Who then thro' night would hire the harness'd steed,
And who would choose the rattling wheel for speed?
But hark! distress with screaming voice draws nigher,
And wakes the slumbering street with cries of fire.
At first a glowing red enwraps the skies,
And borne by winds the scattering sparks arise;
From beam to beam the fierce contagion spreads;
The spiry flames now lift aloft their heads,
Through the burst sash a blazing deluge pours,
And splitting tiles descend in rattling showers.
Now with thick crowds the enlighten'd pavement swarms,
The fire-man sweats beneath his crooked arms,
A leathern cask his vent'rous head defends,
Boldly he climbs where thickest smoke ascends;
Mov'd by the mother's streaming eyes and prayers,
The helpless infant through the flame he bears,
With no less virtue, than thro' hostile fire
The Dardan hero bore his aged sire.
See forceful engines spout their levell'd streams,
To quench the blaze that runs along the beams;
The grappling hook plucks rafters from the walls,
And heaps on heaps the smocky ruin falls.
Blown by strong winds the fiery tempest roars,
Bears down new walls, and pours along the floors;
The heavens are all a-blaze, the face of night
Is cover'd with a sanguine dreadful light:
'Twas such a light involv'd thy tower, O Rome,
The dire presage of mighty Caesar's doom,
When the sun veil'd in rust his mourning head,
And frightful prodigies the skies o'erspread.

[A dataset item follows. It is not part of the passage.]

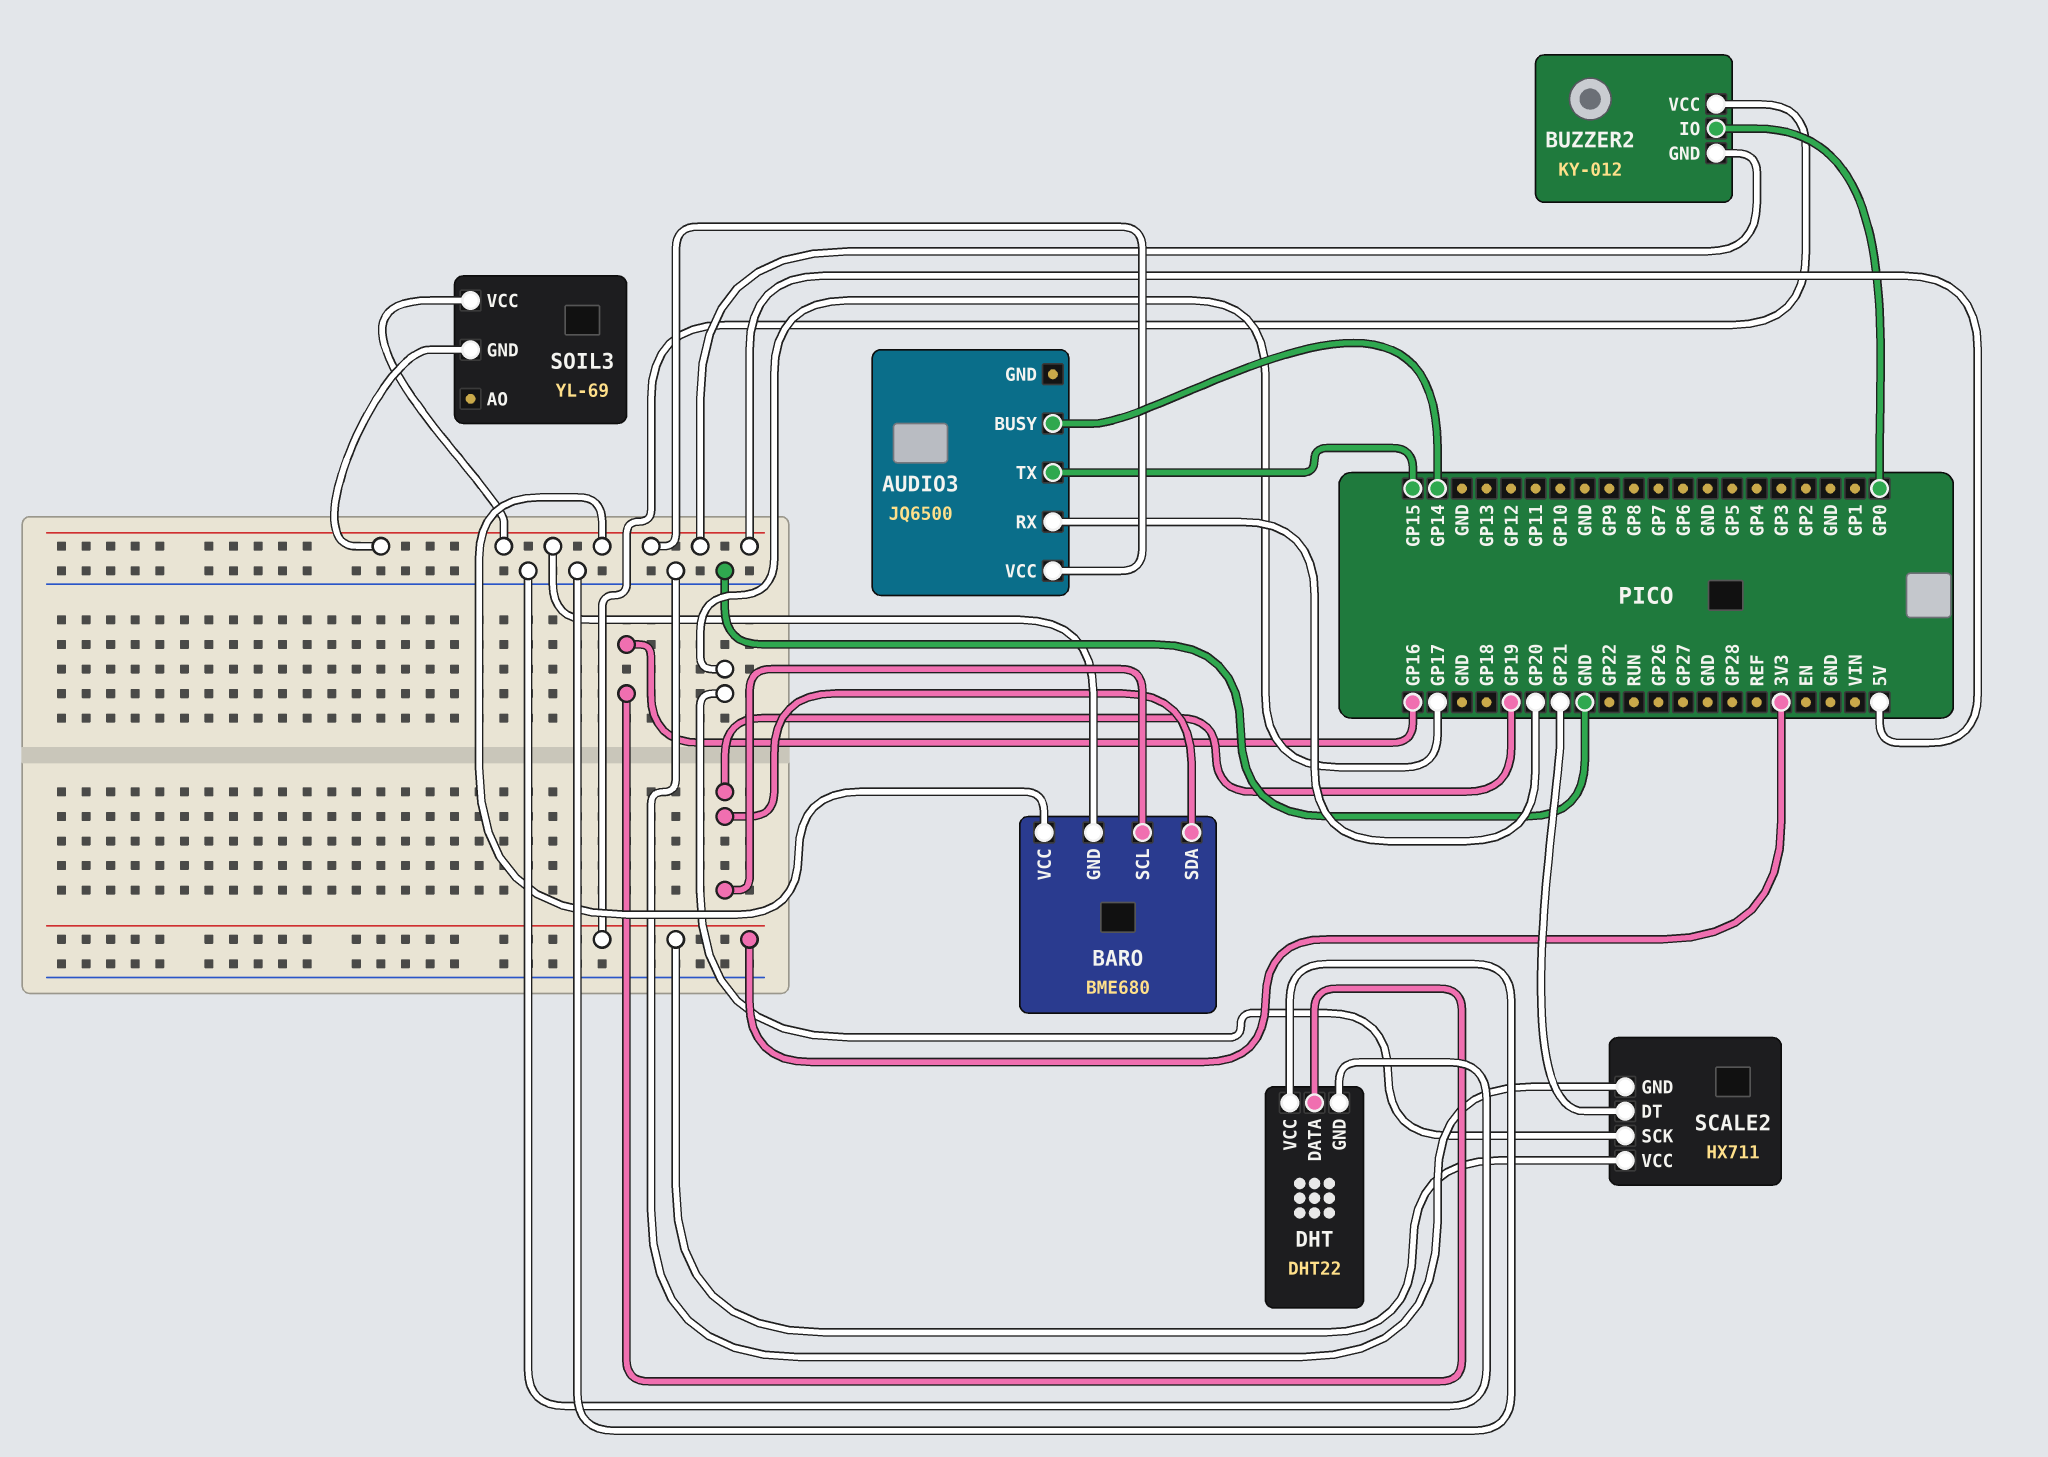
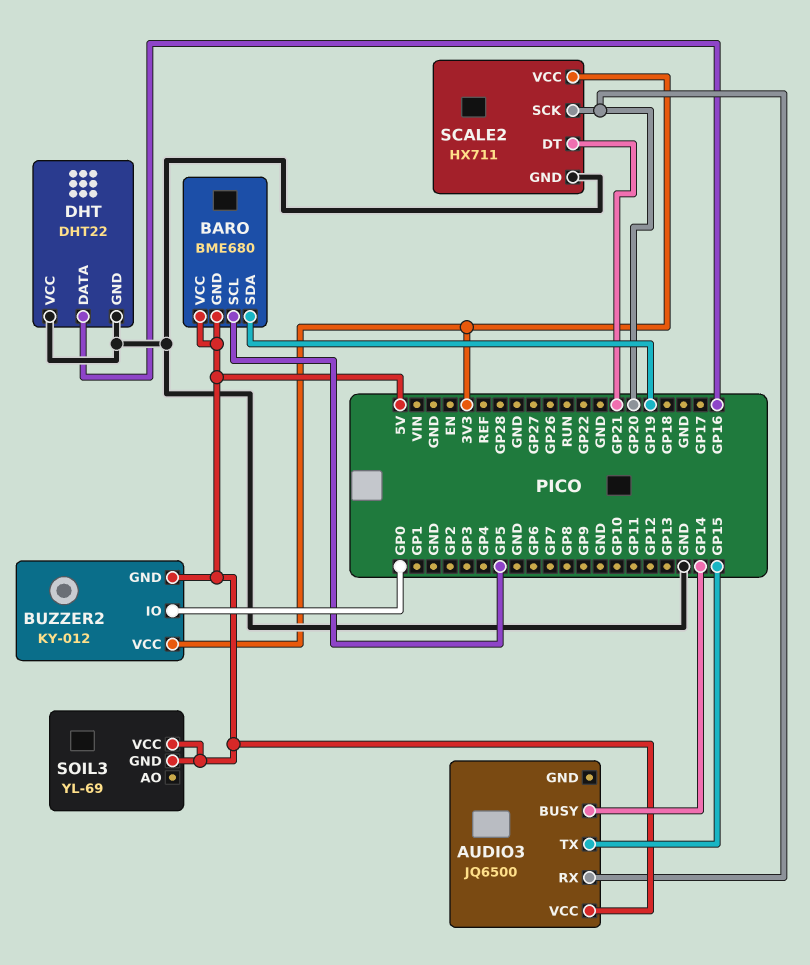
BARO pin SCL: GP19 -> GP5
SCALE2 pin SCK: GP17 -> GP20

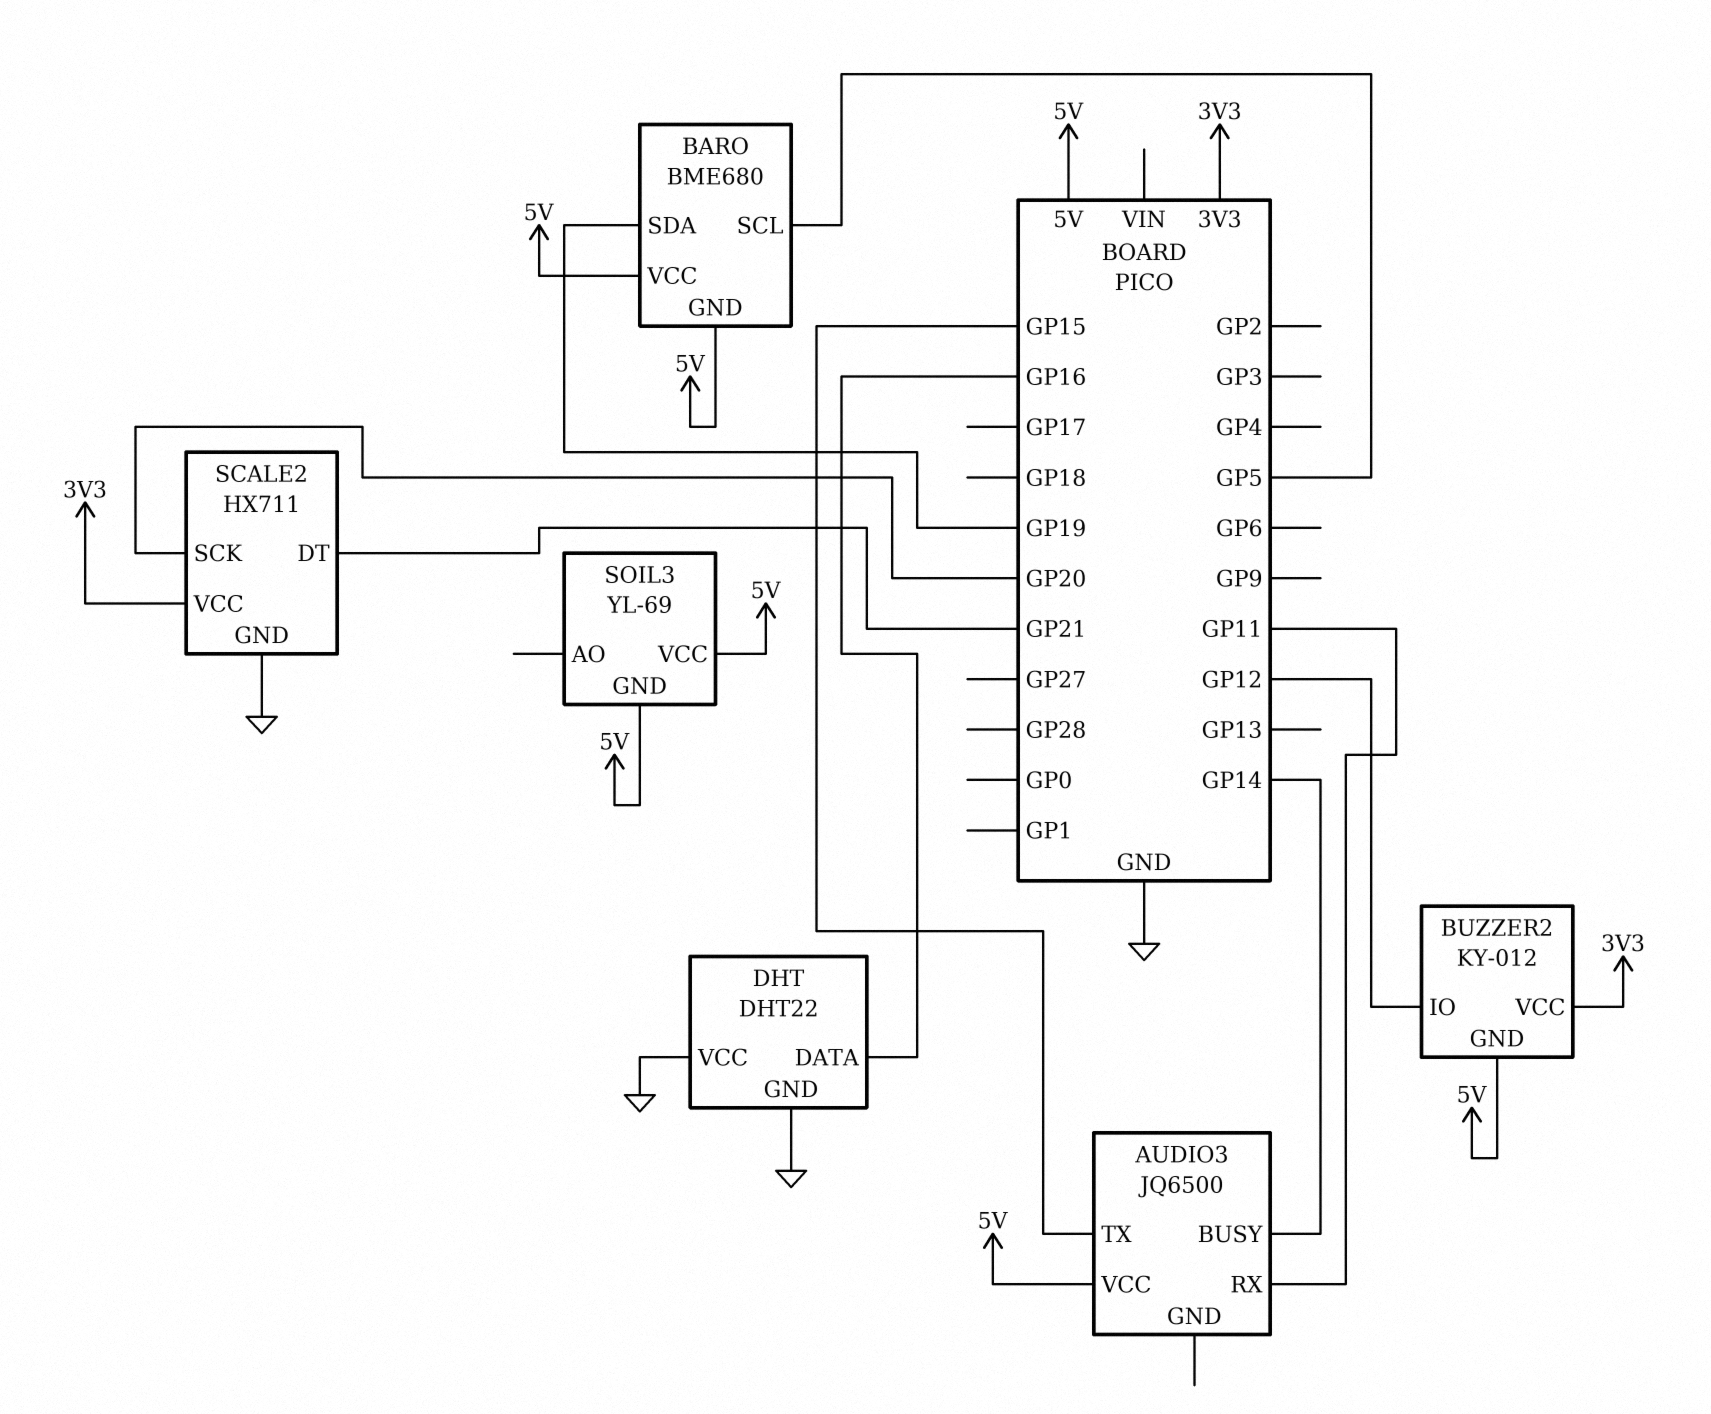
AUDIO3 pin RX: GP20 -> GP11
BUZZER2 pin IO: GP0 -> GP12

Hark! the drum thunders! far, ye crowds, retire
Behold! the ready match is tipt with fire,
The nitrous store is laid, the smutty train
With running blaze awakes the barrel'd grain;
Flames sudden wrap the walls; with sullen sound
The shatter'd pile sinks on the smoky ground.

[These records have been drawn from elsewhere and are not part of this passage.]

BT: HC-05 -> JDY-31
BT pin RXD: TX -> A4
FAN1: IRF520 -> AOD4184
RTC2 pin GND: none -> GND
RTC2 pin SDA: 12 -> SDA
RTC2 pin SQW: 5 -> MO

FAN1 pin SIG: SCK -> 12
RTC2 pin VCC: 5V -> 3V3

So when the year shall have revolv'd the date,
The inevitable hour of Naples' fate,
Her sapp'd foundations shall with thunder shake,
And heave and toss upon the sulphurous lake
Earth's womb at once the fiery flood shall rend,
And in the abyss her plunging towers descend.
Consider reader, what fatigues I've known,
The toils, the perils of the wintry town;
What riots seen, what bustling crowds I bor'd,
How oft I cross'd where carts and coaches roar'd;
Yet shall I bless my labours, if mankind
Their future safety from my dangers find.
Thus the bold traveller, (inur'd to toil,
Whose steps have printed Asia's desert soil,
The barbarous Arabs haunt; or shivering crost
Dark Greenland's mountains of eternal frost;
Whom Providence in length of years restores
To the wish'd harbour of his native shores);
Sets forth his journals to the public view,
To caution, by his woes, the wandering crew.
And now complete my generous labours lie,
Finish'd, and ripe for Immortality.
Death shall entomb in dust this mouldering frame,
But never reach the eternal part, my fame.
, mighty names, are dead;
Or but at Chelsea under custards read:
When critics crazy bandboxes repair,
And tragedies, turn'd rockets, bounce in air:
High rais'd on Fleet-street posts, consign'd to fame,
This work shall shine, and walkers bless my name.